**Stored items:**
..........

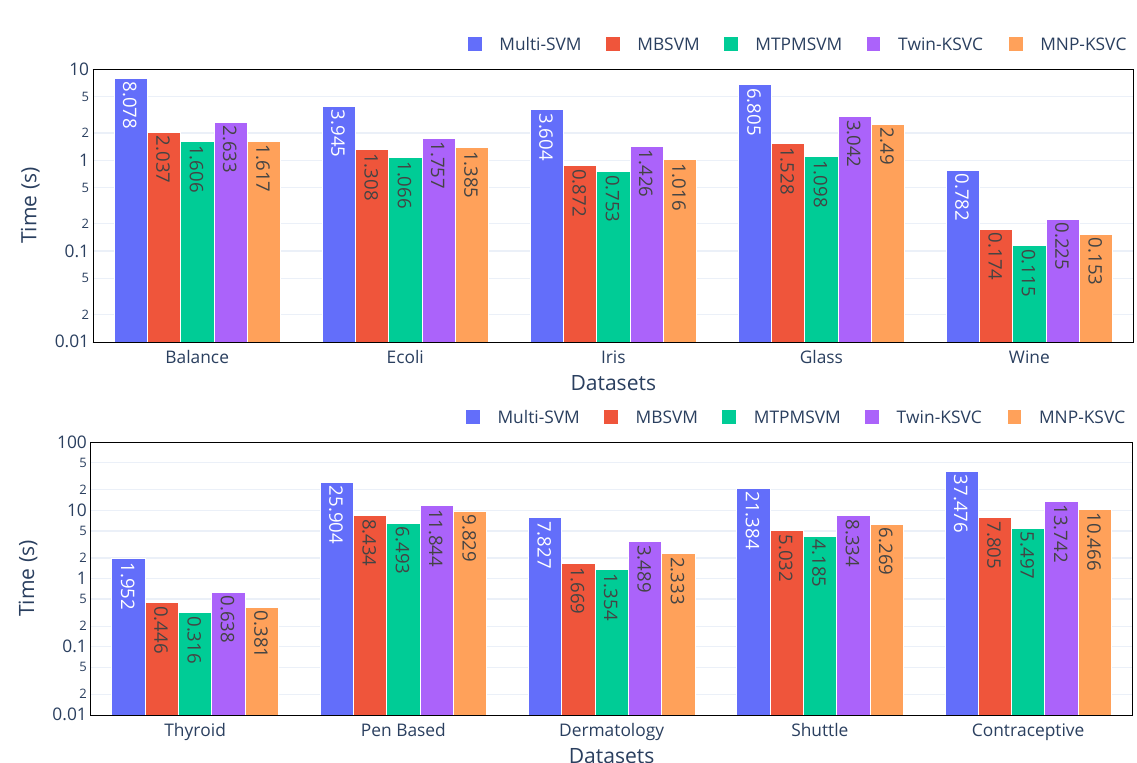
Figure 2. The learning times on benchmark datasets for linear classifiers.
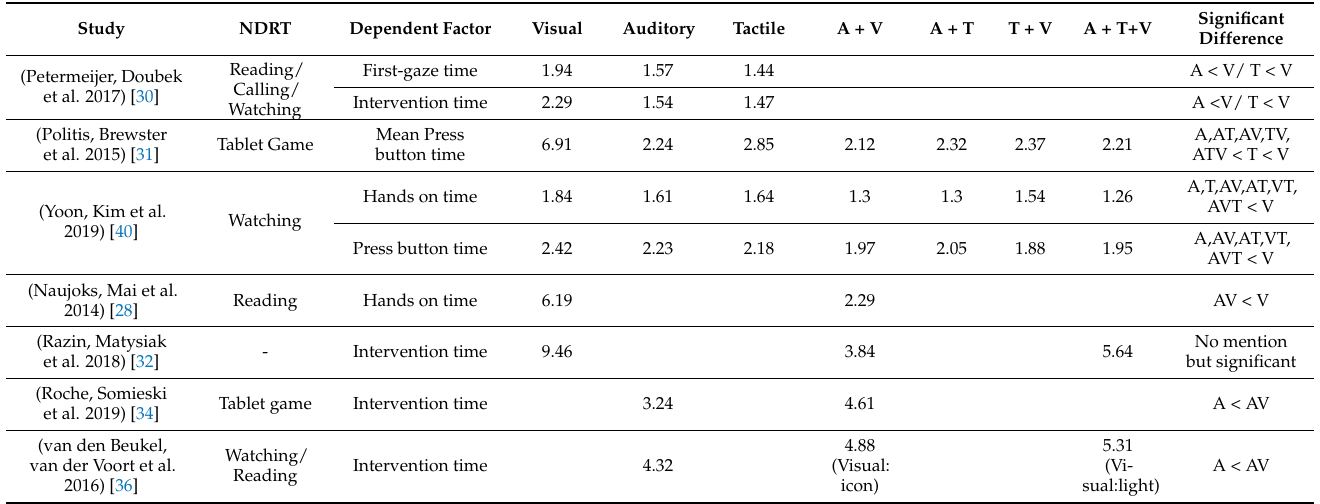
Table 3. Take-over time of modality studies (times are given in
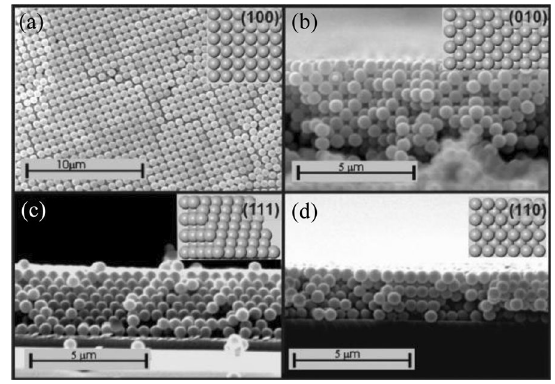
Figure 11 SEM images of different crystal faces found in the top view and side view of [99] oriented silica colloidal crystal grown by spin coating (The crystal is made of silica dispersion in ethanol, which contains 30% particle volume fraction): a Top view corresponding to (100) planes; b Vertical (100) plane; c Inclined (111) plane and d Vertical (110) plane [67]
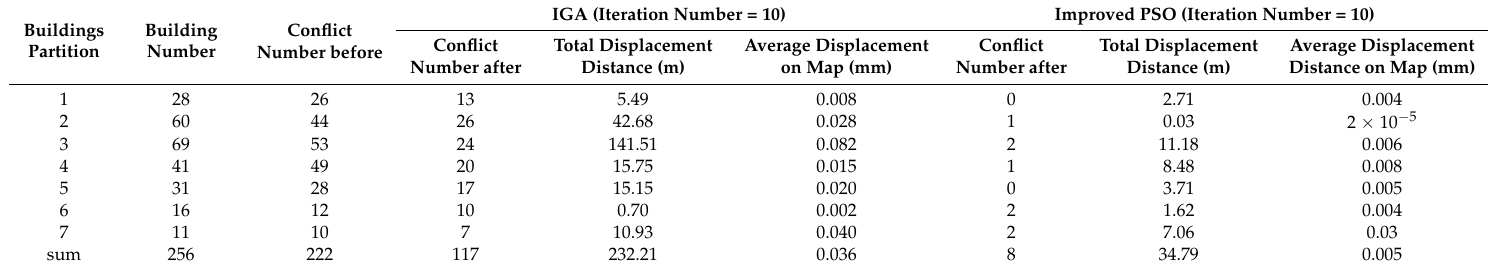
Table 1. Displacement results after 10 iterations.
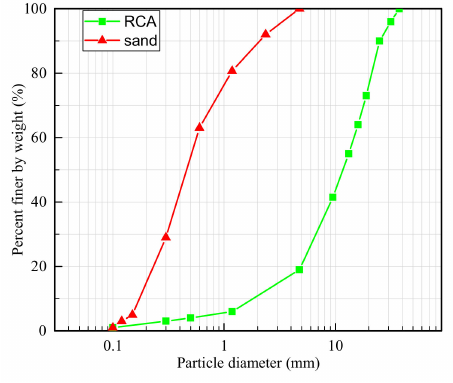
Figure 1. Particle size distributions of sand and RCA.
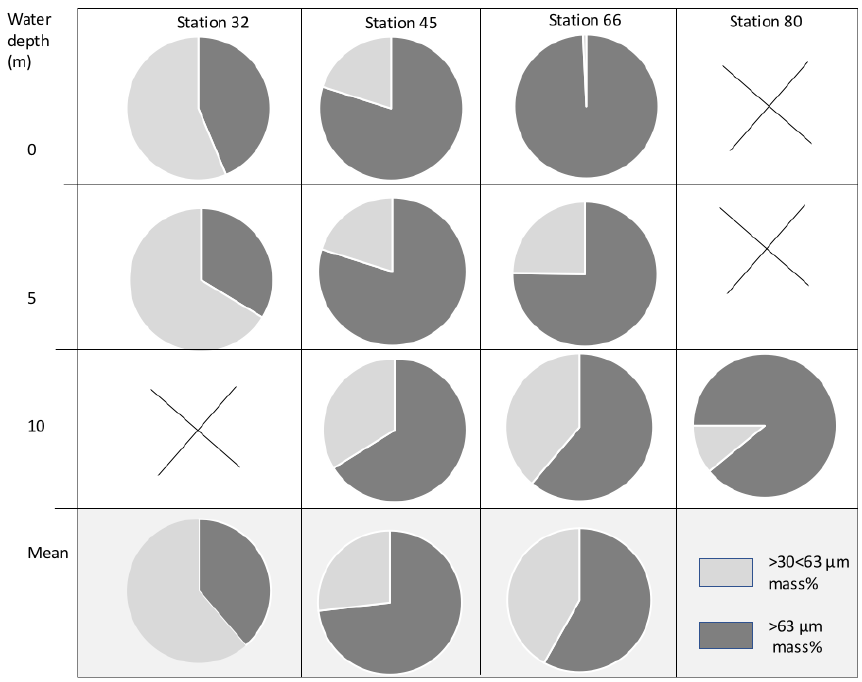
Figure 3. Proportional mass (%) of cryogenic gypsum for the size fractions > 30 < 63 and > 63µm for all ROV samples.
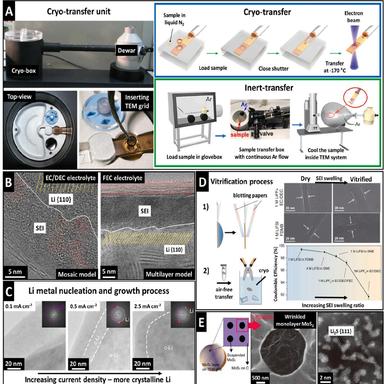
(A) Photographs of a double-tilt liquid nitrogen cryo-holder in a cryo-transfer workstation and schematic illustrations of inserting a TEM grid into the holder for a cryo-transfer and inert-transfer process; adapted from Ref. with permission from Elsevier, from Ref. with permission from AAAS, with permission from Ref., Copyright 2017 American Chemical Society, by permission from Springer Nature: Copyright 2014. (B) TEM images of Li metal and the SEI grown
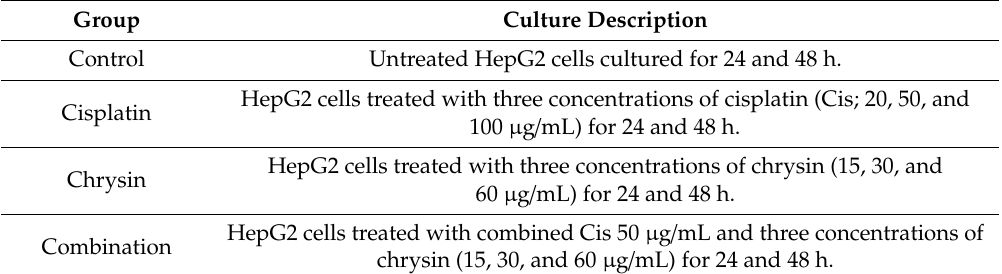
Table 1. Treatment protocol of HepG2 cells with di ff erent concentrations of cisplatin and chrysin at di ff erent time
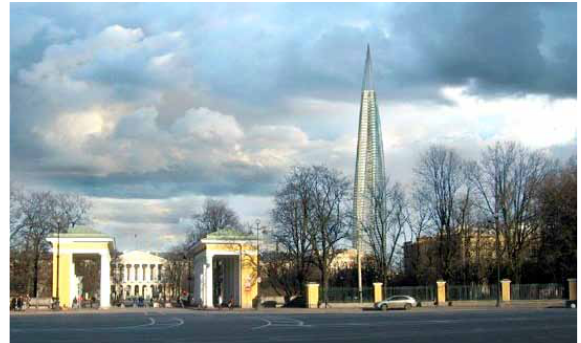
fig. 5. okhta Centre (known until March 2017 as Gazprom City) would ruin the city’s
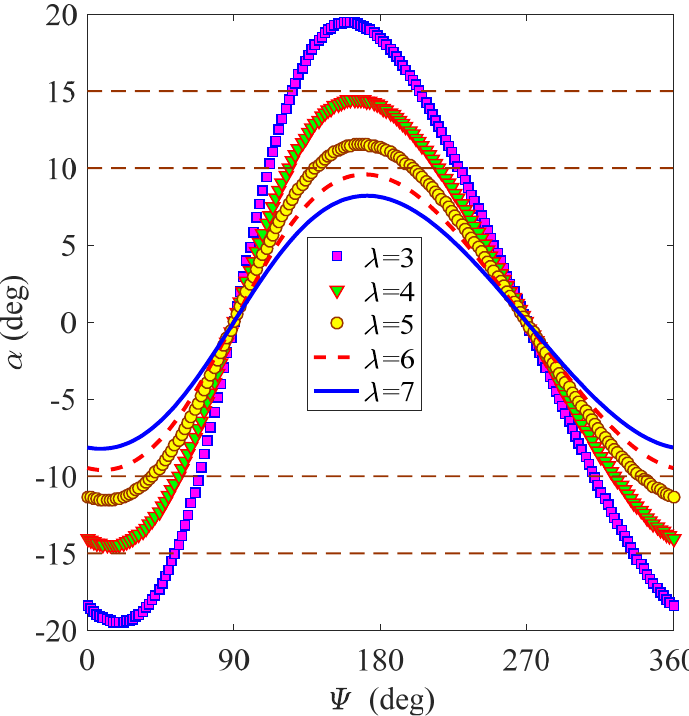
Figure 4. Angle of attack at each azimuth for different tip-speed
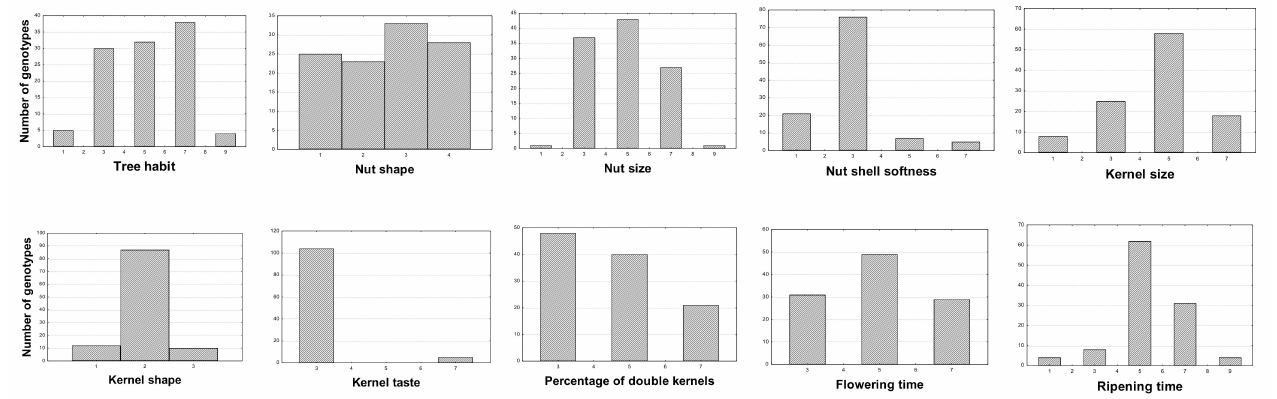
Figure 4. Distribution of the 109 almond genotypes for morphological and phenological traits scored according to GIBA code.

..........

Every line from the first line of the entries above through the line with "Table 3. Take-over" must be repeated exactly, and pictures must not be.

Figure 2. The learning times on benchmark datasets for linear classifiers.
Table 3. Take-over time of modality studies (times are given in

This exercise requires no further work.